▶ _ASSIGNMENT_
The output should be all lines of the entries below in which the word "бизнес" occurs.

[Saved entries]
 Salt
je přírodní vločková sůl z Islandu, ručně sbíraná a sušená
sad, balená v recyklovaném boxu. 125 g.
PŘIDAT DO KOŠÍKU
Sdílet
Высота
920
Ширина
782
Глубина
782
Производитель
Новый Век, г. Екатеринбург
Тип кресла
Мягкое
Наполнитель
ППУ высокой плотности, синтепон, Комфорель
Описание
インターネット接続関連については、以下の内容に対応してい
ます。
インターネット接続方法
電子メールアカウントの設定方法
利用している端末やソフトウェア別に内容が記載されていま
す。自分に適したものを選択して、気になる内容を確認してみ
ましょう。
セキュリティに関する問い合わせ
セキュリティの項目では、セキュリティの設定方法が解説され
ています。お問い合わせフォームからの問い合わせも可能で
* * *
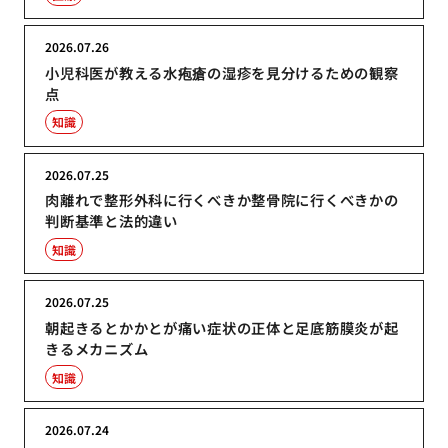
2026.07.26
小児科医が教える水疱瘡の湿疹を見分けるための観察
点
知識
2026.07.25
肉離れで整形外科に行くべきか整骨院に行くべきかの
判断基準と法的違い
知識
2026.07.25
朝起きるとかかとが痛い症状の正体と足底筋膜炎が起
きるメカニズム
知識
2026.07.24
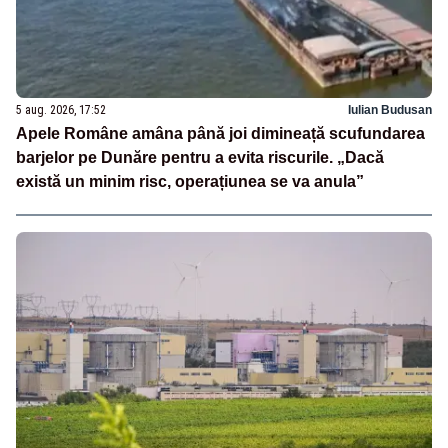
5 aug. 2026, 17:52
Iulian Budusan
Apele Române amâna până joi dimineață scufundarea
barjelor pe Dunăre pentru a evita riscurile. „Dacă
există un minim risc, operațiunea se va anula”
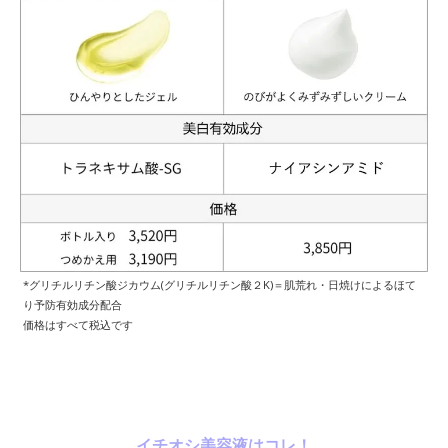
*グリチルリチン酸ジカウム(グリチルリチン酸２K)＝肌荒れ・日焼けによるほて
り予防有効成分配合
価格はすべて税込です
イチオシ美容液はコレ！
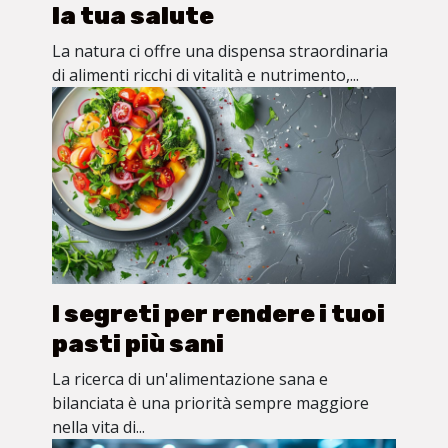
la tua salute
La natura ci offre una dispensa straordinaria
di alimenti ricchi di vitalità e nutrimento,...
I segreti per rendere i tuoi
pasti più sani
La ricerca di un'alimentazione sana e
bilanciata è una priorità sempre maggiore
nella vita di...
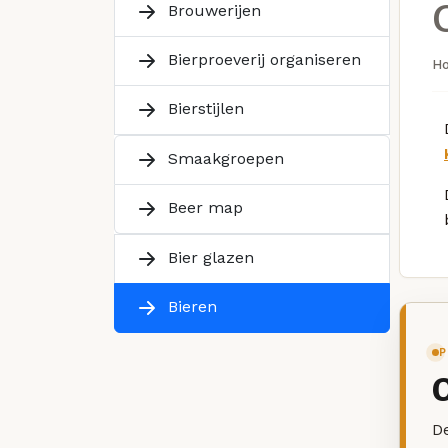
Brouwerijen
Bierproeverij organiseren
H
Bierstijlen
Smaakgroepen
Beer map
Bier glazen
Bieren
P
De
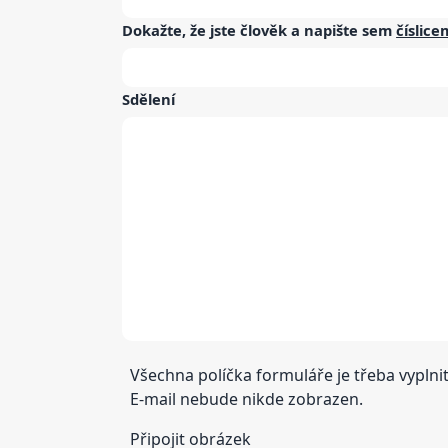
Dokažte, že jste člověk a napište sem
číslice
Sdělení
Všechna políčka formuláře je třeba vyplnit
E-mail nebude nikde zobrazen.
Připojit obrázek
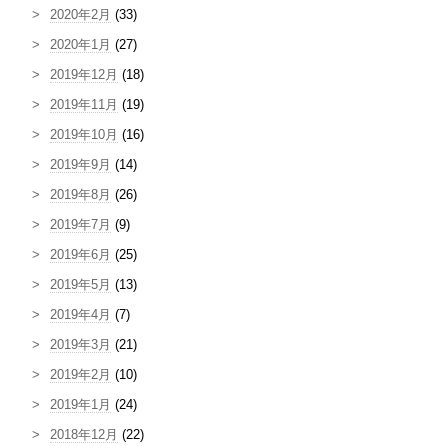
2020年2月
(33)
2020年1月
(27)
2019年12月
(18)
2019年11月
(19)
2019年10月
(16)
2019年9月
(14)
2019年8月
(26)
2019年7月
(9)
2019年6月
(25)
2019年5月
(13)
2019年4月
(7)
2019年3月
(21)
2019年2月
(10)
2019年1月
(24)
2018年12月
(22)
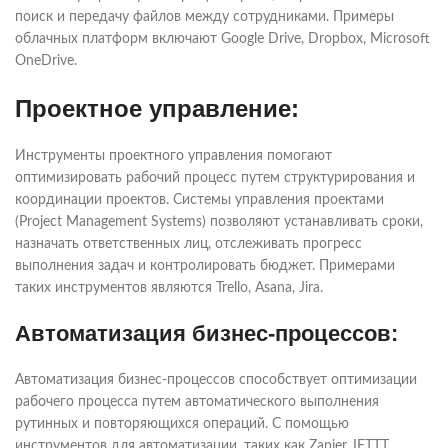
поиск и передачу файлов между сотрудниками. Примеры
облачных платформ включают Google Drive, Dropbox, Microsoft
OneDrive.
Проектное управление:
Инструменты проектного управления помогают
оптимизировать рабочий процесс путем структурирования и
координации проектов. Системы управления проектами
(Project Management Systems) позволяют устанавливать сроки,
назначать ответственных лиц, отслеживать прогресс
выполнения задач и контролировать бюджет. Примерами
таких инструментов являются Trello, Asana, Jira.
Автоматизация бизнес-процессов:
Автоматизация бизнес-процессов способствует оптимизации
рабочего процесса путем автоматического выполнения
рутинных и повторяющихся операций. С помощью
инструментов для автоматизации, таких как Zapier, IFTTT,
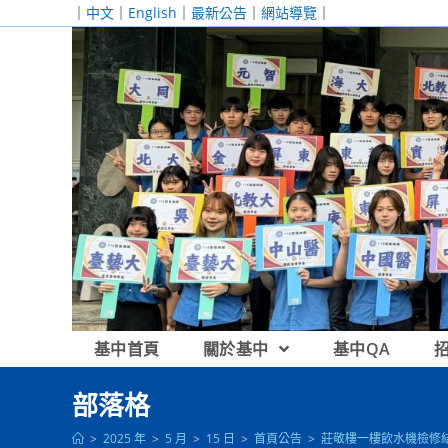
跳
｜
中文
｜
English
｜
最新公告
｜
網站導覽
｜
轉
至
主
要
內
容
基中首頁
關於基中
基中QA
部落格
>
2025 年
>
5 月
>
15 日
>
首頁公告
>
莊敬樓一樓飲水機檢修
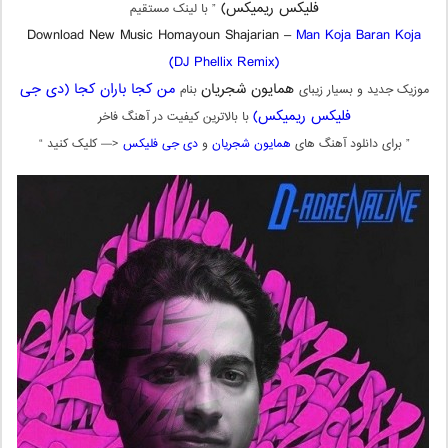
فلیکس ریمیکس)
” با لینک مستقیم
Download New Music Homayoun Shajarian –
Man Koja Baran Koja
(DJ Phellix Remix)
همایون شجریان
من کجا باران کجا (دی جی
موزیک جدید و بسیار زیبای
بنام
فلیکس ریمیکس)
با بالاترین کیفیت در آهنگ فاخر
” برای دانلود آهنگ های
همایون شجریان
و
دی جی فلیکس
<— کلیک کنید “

▶ _WRITTEN SOLUTION_
Автоматизация бизнес-процессов:
Автоматизация бизнес-процессов способствует оптимизации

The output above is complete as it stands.